--- Problem to solve ---
Please write out the text of every row below word for word, leaving the pictures out of your answer.

--- Data to examine ---
────────────────────

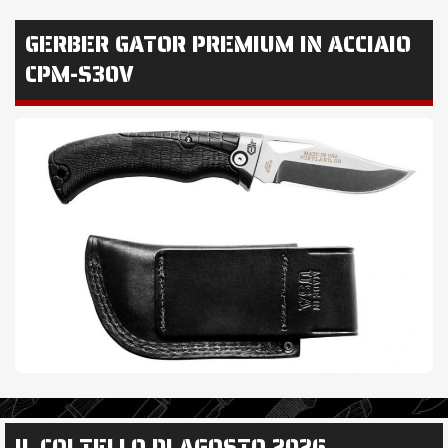
GERBER GATOR PREMIUM IN ACCIAIO
CPM-S30V
IL COLTELLO DI AGOSTO 2026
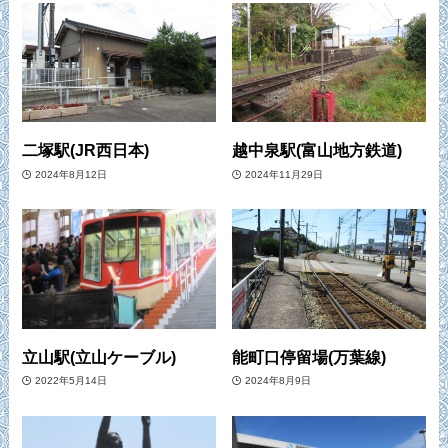
二塚駅(JR西日本)
越中泉駅(富山地方鉄道)
2024年8月12日
2024年11月29日
立山駅(立山ケーブル)
能町口停留場(万葉線)
2022年5月14日
2024年8月9日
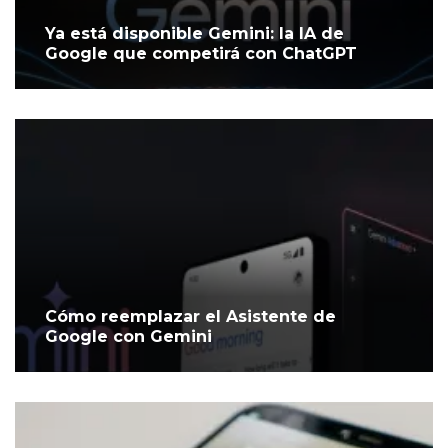
Ya está disponible Gemini: la IA de
Google que competirá con ChatGPT
Cómo reemplazar el Asistente de
Google con Gemini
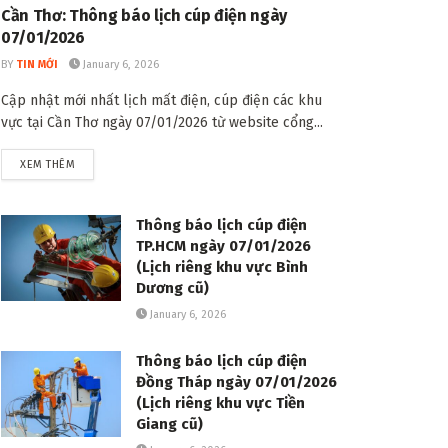
Cần Thơ: Thông báo lịch cúp điện ngày
07/01/2026
BY
TIN MỚI
January 6, 2026
Cập nhật mới nhất lịch mất điện, cúp điện các khu
vực tại Cần Thơ ngày 07/01/2026 từ website cổng...
DETAILS
XEM THÊM
Thông báo lịch cúp điện
TP.HCM ngày 07/01/2026
(Lịch riêng khu vực Bình
Dương cũ)
January 6, 2026
Thông báo lịch cúp điện
Đồng Tháp ngày 07/01/2026
(Lịch riêng khu vực Tiền
Giang cũ)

────────────────────

--- Response ---
GERBER GATOR PREMIUM IN ACCIAIO
CPM-S30V
IL COLTELLO DI AGOSTO 2026
二塚駅(JR西日本)
越中泉駅(富山地方鉄道)
2024年8月12日
2024年11月29日
立山駅(立山ケーブル)
能町口停留場(万葉線)
2022年5月14日
2024年8月9日
Ya está disponible Gemini: la IA de
Google que competirá con ChatGPT
Cómo reemplazar el Asistente de
Google con Gemini
Cần Thơ: Thông báo lịch cúp điện ngày
07/01/2026
BY
TIN MỚI
January 6, 2026
Cập nhật mới nhất lịch mất điện, cúp điện các khu
vực tại Cần Thơ ngày 07/01/2026 từ website cổng...
DETAILS
XEM THÊM
Thông báo lịch cúp điện
TP.HCM ngày 07/01/2026
(Lịch riêng khu vực Bình
Dương cũ)
January 6, 2026
Thông báo lịch cúp điện
Đồng Tháp ngày 07/01/2026
(Lịch riêng khu vực Tiền
Giang cũ)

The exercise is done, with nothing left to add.